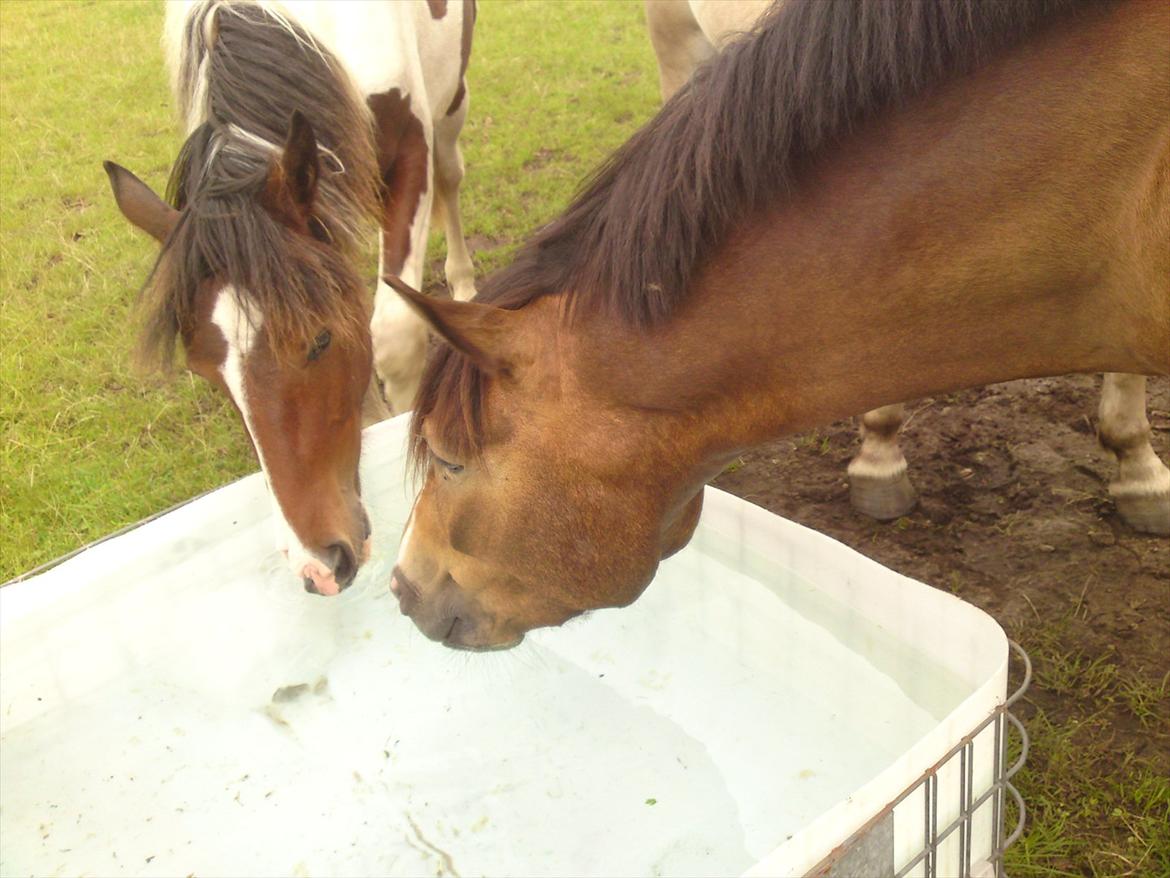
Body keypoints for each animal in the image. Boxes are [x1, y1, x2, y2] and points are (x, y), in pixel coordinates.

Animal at [105, 0, 477, 599]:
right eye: (205, 372)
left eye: (318, 341)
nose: (319, 564)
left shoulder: (408, 153)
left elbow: (394, 336)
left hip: (450, 100)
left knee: (450, 173)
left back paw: (463, 277)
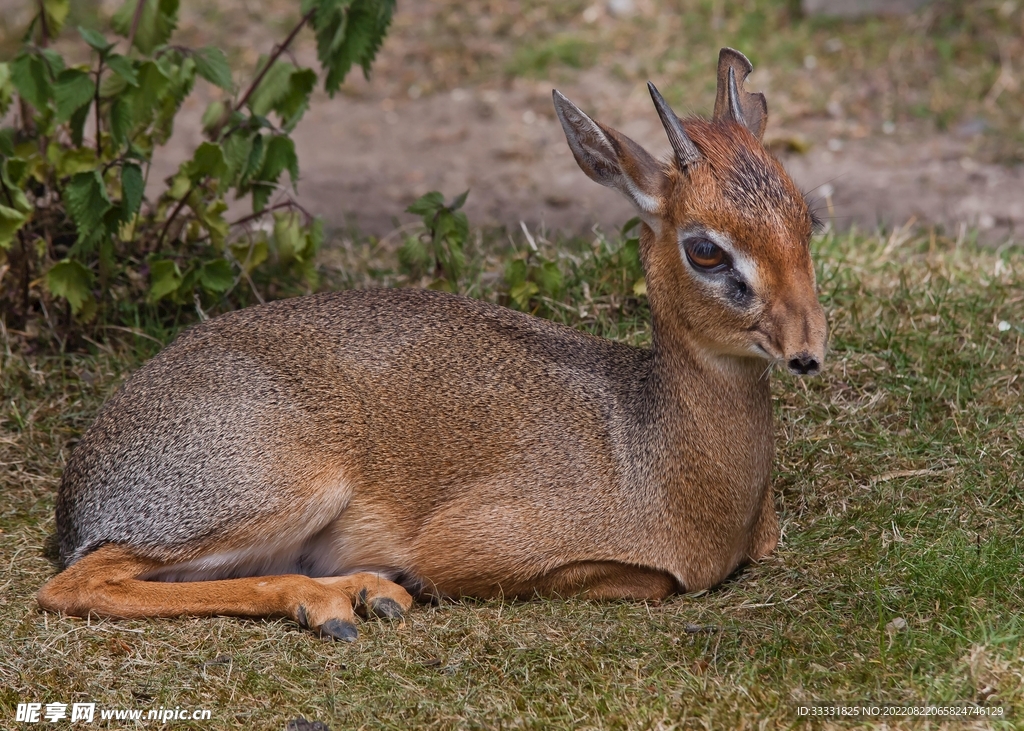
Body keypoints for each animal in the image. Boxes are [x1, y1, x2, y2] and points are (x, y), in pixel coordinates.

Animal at [38, 48, 826, 641]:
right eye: (706, 249)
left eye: (807, 216)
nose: (806, 348)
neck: (657, 458)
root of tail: (86, 481)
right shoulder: (474, 548)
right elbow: (648, 581)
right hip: (279, 486)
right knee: (74, 585)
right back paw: (340, 600)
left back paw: (362, 594)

▸ WORK ORDER:
Starting at the line that contains "left eye: (807, 216)", repeat each line exactly through the last one in the listing. Include both of those lines and nothing more.

▸ REPLY:
left eye: (807, 216)
nose: (806, 348)
neck: (657, 458)
root of tail: (86, 481)
right shoulder: (474, 548)
right elbow: (648, 581)
right hip: (279, 486)
right knee: (74, 585)
right back paw: (340, 600)
left back paw: (362, 594)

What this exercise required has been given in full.